-- Opening Marker --

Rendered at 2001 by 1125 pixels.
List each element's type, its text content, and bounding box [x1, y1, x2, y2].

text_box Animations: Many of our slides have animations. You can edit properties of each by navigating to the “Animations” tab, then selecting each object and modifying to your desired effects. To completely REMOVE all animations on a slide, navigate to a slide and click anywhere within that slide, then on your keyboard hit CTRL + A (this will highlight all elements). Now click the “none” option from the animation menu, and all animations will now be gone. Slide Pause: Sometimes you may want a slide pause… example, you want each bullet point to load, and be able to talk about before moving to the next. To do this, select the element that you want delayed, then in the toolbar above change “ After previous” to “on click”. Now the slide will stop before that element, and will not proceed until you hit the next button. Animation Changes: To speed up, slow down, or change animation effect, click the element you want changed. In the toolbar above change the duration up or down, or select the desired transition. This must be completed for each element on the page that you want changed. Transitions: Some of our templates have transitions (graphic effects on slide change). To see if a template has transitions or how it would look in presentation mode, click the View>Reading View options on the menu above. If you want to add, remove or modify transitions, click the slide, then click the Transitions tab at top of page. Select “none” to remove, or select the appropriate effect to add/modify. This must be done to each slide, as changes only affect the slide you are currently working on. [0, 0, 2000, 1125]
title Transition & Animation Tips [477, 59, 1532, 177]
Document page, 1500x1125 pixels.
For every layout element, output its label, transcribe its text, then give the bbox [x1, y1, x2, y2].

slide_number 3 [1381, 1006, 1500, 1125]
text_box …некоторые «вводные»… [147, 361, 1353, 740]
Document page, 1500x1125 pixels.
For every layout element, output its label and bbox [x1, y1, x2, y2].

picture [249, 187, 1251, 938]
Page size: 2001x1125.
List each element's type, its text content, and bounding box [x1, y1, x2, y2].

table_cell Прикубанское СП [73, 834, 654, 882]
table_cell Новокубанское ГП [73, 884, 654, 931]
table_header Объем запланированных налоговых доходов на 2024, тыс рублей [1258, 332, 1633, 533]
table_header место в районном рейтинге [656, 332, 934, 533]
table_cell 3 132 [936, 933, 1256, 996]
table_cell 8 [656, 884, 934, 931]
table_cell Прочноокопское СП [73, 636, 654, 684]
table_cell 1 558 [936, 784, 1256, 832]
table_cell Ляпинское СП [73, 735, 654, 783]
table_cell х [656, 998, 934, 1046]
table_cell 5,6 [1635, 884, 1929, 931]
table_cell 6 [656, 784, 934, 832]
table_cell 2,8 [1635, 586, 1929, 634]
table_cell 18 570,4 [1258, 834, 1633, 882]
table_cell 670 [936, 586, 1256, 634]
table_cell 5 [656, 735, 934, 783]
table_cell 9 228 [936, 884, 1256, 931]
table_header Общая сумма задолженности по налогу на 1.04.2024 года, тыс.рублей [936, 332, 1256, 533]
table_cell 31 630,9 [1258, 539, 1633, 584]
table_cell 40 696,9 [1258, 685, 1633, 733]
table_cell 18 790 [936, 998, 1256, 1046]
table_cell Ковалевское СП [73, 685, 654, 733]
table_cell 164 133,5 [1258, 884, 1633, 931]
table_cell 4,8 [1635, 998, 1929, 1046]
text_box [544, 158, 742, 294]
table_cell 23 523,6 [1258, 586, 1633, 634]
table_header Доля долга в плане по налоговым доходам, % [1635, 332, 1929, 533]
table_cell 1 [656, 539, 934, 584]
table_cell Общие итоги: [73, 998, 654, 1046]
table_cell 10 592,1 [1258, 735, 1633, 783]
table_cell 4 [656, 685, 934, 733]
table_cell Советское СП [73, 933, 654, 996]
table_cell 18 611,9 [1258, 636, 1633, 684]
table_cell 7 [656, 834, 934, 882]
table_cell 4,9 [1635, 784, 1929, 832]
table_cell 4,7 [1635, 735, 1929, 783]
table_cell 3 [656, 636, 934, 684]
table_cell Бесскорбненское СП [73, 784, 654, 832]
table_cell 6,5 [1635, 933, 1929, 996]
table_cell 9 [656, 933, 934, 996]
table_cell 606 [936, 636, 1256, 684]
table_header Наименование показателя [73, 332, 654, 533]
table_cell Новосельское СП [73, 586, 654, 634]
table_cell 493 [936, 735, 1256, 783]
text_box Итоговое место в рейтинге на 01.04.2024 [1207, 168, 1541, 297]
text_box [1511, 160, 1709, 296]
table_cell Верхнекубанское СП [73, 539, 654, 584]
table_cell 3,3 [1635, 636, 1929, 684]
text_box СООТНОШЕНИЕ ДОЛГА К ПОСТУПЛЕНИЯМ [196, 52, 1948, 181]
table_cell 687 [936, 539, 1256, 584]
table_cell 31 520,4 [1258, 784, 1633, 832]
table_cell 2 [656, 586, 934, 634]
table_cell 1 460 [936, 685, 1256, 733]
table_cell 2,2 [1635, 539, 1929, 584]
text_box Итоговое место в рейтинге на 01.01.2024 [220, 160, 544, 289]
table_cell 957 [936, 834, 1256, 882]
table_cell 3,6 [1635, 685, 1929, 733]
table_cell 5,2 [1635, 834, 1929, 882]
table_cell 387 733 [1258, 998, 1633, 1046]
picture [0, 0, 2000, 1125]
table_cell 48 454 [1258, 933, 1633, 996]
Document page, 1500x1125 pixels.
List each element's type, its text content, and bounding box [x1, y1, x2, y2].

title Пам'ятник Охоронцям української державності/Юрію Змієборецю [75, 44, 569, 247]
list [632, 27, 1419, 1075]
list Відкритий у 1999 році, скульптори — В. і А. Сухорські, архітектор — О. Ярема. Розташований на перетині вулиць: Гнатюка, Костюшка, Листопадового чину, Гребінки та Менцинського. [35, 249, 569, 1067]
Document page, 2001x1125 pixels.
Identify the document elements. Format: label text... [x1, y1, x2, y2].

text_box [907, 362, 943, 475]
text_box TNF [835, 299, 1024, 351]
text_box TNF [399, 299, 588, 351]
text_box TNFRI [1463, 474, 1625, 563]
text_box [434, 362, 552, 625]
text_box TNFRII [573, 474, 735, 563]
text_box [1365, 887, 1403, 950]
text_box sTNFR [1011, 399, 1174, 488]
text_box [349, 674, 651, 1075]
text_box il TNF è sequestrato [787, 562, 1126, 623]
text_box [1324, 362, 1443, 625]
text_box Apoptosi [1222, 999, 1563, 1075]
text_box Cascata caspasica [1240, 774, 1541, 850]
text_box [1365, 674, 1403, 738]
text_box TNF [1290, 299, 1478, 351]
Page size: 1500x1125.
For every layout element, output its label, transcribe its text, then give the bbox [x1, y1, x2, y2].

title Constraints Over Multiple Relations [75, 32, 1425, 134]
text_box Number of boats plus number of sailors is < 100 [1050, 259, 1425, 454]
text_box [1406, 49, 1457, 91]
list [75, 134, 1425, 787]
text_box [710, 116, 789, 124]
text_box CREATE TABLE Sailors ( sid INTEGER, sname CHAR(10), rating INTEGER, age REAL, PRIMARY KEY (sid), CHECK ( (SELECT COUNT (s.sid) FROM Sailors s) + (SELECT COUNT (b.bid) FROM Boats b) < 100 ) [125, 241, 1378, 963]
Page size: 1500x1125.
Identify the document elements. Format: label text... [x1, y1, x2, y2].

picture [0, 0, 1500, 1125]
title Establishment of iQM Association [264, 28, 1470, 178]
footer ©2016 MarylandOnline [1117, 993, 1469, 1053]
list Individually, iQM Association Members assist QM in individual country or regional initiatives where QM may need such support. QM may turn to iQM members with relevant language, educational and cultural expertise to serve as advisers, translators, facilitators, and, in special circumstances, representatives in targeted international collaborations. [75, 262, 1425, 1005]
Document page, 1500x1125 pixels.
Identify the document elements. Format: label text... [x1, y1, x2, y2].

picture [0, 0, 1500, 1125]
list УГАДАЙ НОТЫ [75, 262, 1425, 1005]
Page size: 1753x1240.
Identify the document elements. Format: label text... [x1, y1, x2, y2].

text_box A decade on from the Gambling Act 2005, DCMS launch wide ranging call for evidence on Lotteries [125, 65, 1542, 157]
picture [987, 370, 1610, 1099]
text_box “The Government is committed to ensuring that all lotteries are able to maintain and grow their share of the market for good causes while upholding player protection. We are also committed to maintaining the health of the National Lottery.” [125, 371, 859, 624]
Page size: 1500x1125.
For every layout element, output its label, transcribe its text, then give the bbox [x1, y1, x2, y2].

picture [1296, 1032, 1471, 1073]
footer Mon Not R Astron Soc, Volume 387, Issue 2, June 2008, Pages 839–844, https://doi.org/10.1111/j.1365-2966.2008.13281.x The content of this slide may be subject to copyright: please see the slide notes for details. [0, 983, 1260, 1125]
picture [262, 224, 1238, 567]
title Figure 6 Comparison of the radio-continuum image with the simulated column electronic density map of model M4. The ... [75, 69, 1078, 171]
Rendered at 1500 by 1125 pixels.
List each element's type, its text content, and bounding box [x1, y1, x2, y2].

-- Closing Marker --

[Work order] Across the whole listing above, tally each line where the string "Rendered" occurs, and give the number and nothing more.

[Solved exercise] 2